**SOAL YANG DIBERIKAN 1**
Terjemahkan ke dalam bahasa Inggris kalimat dari petikan teks tentang Jemaat Ahmadiyah ini: "Sepanjang pengetahuan saya, kelima rukun sebagai tanda keislaman seseorang, juga dianut dan dilaksanakan oleh Jemaat Ahmadiyah Indonesia."
**SOAL YANG DIBERIKAN 2**
Teruskan petikan teks tentang Jemaat Ahmadiyah mulai dari kalimat terakhirnya.

Saya sudah mengenal Jemaat Ahmadiyah sejak 50 tahun yang lalu, yaitu masa saya memulai studi saya di Institut Agama Islam Negeri (IAIN) Alauddin Makassar. Seterusnya, sebagai aktivis mahasiswa di organisasi Himpunan Mahasiswa Islam (HMI) Cabang Makassar, pengenalan kami kepada Jemaat Ahmadiyah di Makassar sama dan serupa dengan pengenalan kami kepada ormas-ormas Islam lainnya, seperti Muhammadiyah, NU, Persis, Alkhaerat, Darud Dakwah wak Irsyad, Dewan Dakwah Islamiyah dan banyak organisasi keagamaan dan kemahasiswaan lainnya pada masa itu. Yaitu, ormas-ormas Islam itu memiliki kesamaan-kesamaan pokok di samping perbedaan-perbedaannya. Biasa-biasa saja. Sesekali, pada masa itu, saya melihat pemimpin Jemaat Ahmadiyah, yang kami kenal bernama Saleh Nahdi, berkunjung ke kampus kami kuliah, yang pada masa itu di kampus Universitas Muslim Indonesia (UMI), karena IAIN belum memiliki kampus sendiri. Tidak ada perhatian khusus, apalagi bereaksi terhadap pemahaman keislaman Ahmadiyah yang dipandang berbeda dengan pemahaman ormas Islam lainnya, perbedaan mana juga terdapat di antara sesama ormas Islam lainnya.
Orang-orang Muslim yang bermazhab Sunni (Sunnah), yang di Indonesia warga Muslimnya pada umumnya bermazhab Sunni, pengertian Islam mereka dasarkan pada hadis Nabi Muhammad saw. yang sangat populer, yakni ketika Nabi Allah itu didatangi oleh malaikat Jibril dan bertanya: Apakah Islam itu?, Nabi Allah itu menjawab: “Islam adalah kamu bersaksi bahwa tiada Tuhan selain Allah dan Muhammad adalah Rasul Allah, dan kamu melaksanakan salat, menunaikan zakat, berpuasa pada bulan Ramadan, dan berhaji bagi yang sanggup berkunjung ke sana (ke Tanah Suci)”. Jawaban Nabi Muhammad tersebut kemudian terkenal sebagai “Rukun Islam yang Lima” atau “Lima Rukun Islam”. Pengakuan dan pelaksanaan terhadap kelima rukun itu, menyebabkan seseorang disebut sebagai Muslim. Tegasnya, dalam paham Sunni, seseorang disebut Muslim jika kelima rukun tersebut diakui dan dianut. Sepanjang pengetahuan saya, kelima rukun sebagai tanda keislaman seseorang, juga dianut dan dilaksanakan oleh Jemaat Ahmadiyah Indonesia. Muslim Ahmadi (Ahmadiyah), sama seperti Muslim Sunni (Sunnah), menerima dan melaksanakan kelima rukun Islam tersebut. Di dalam buku Dasar-Dasar Hukum & Legalitas Jemaat Ahmadiyah Indonesia, yang diterbitkan oleh Jemaat Ahmadiyah Indonesia, dinyatakan bahwa “Anggota Jemaat Ahmadiyah adalah Islam, kitab sucinya Al-Quran yang terdiri dari 30 juz dan 114 surah, nabinya Nabi Muhammad Saw berdasar kepada 5 Rukun Islam dan 6 Rukun Iman”.

**BAHAN**
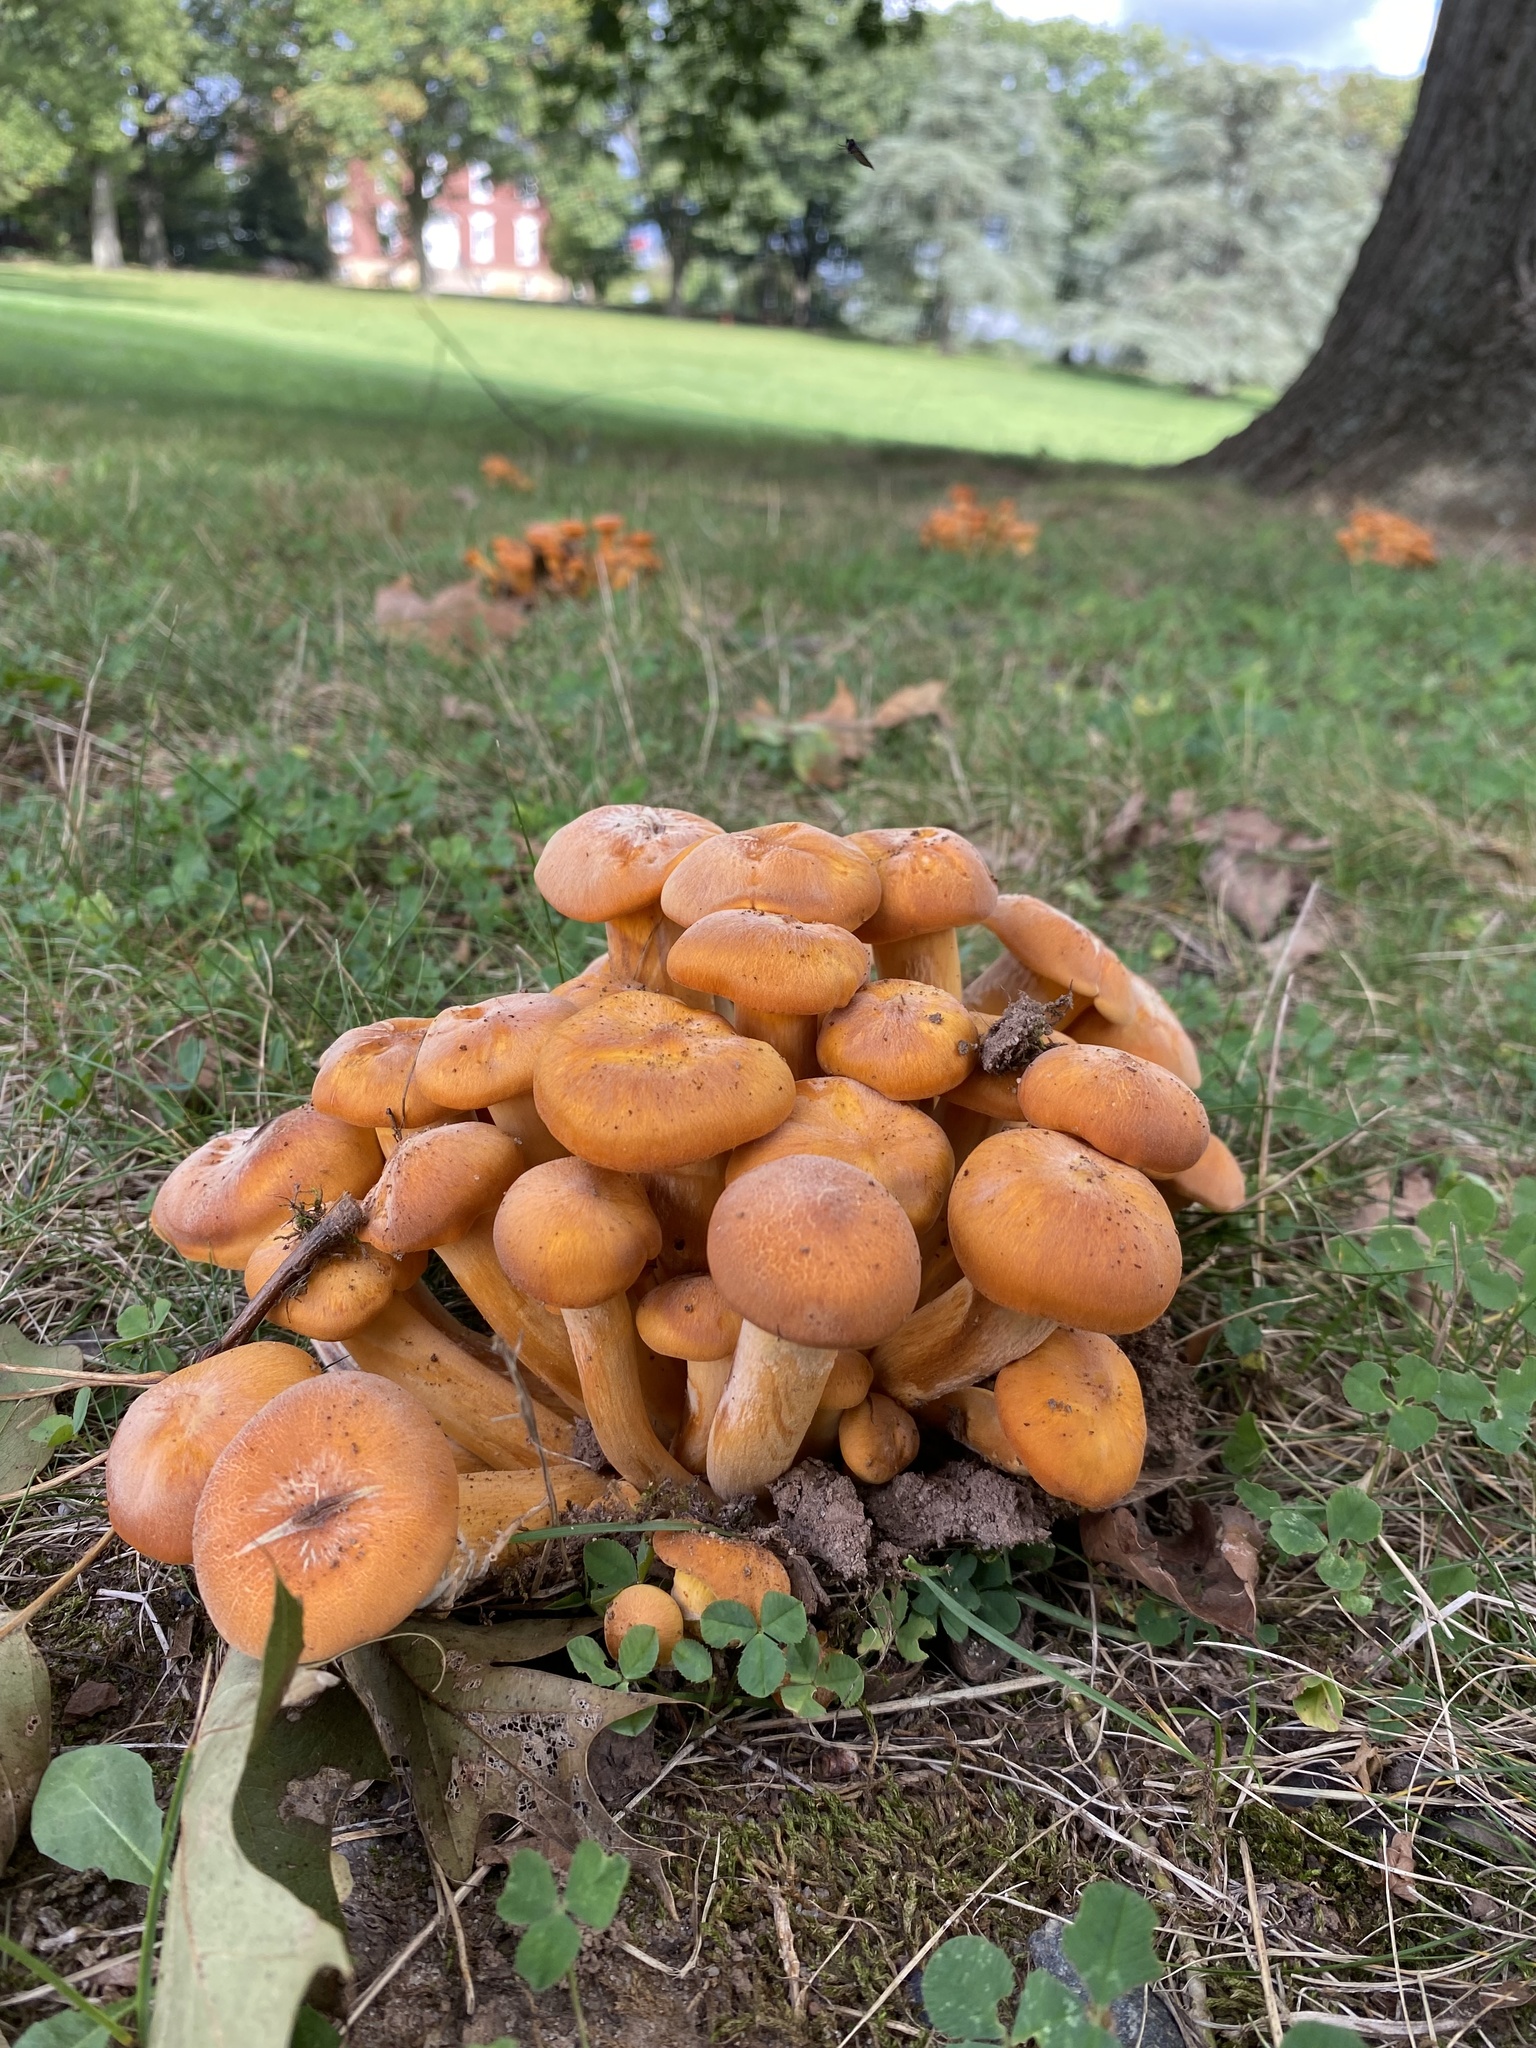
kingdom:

**JAWABAN TUGAS 1**
As far as I know, the five pillars, as the sign of a person's being a Muslim, are also held and practiced by the Indonesian Ahmadiyya Community.

**JAWABAN TUGAS 2**
Dengan demikian, adalah keliru pandangan yang menyatakan bahwa Jemaat Ahmadiyah bukan Islam. Dengan kata lain, rukun Islam Muslim Sunni sama dengan rukun Islam Muslim Ahmadi (Ahmadiyah). Saya ingin menambahkan, bahwa kelima rukun Islam tersebut, juga dianut dan dilaksanakan oleh orang-orang Muslim yang bermazhab Syii (Syiah). Jadi, di planet bumi ini, di mana ada tiga peta atau mazhab besar kaum Muslimin, yaitu: Muslim Sunni (Sunnah), Muslim Syii (Syiah), dan Muslim Ahmadi (Ahmadiyah), ketiganya adalah Islam.
Dalam riwayat hadis yang saya singgung di atas, malaikat Jibril juga bertanya kepada Nabi Muhammad saw.: Apakah iman (keimanan) itu? Nabi Muhammad menjawab bahwa iman adalah bahwa kamu beriman (percaya) kepada Allah, malaikat-malaikat-Nya, kitab-kitab-Nya, rasul-rasul-Nya, Hari Akhirat, dan takdir baik dan buruk. Seperti tadi rukun Islam, ulama kemudian merumuskan jawaban Nabi tersebut sebagai “Rukun Iman yang Enam” atau “Enam Rukun Iman”.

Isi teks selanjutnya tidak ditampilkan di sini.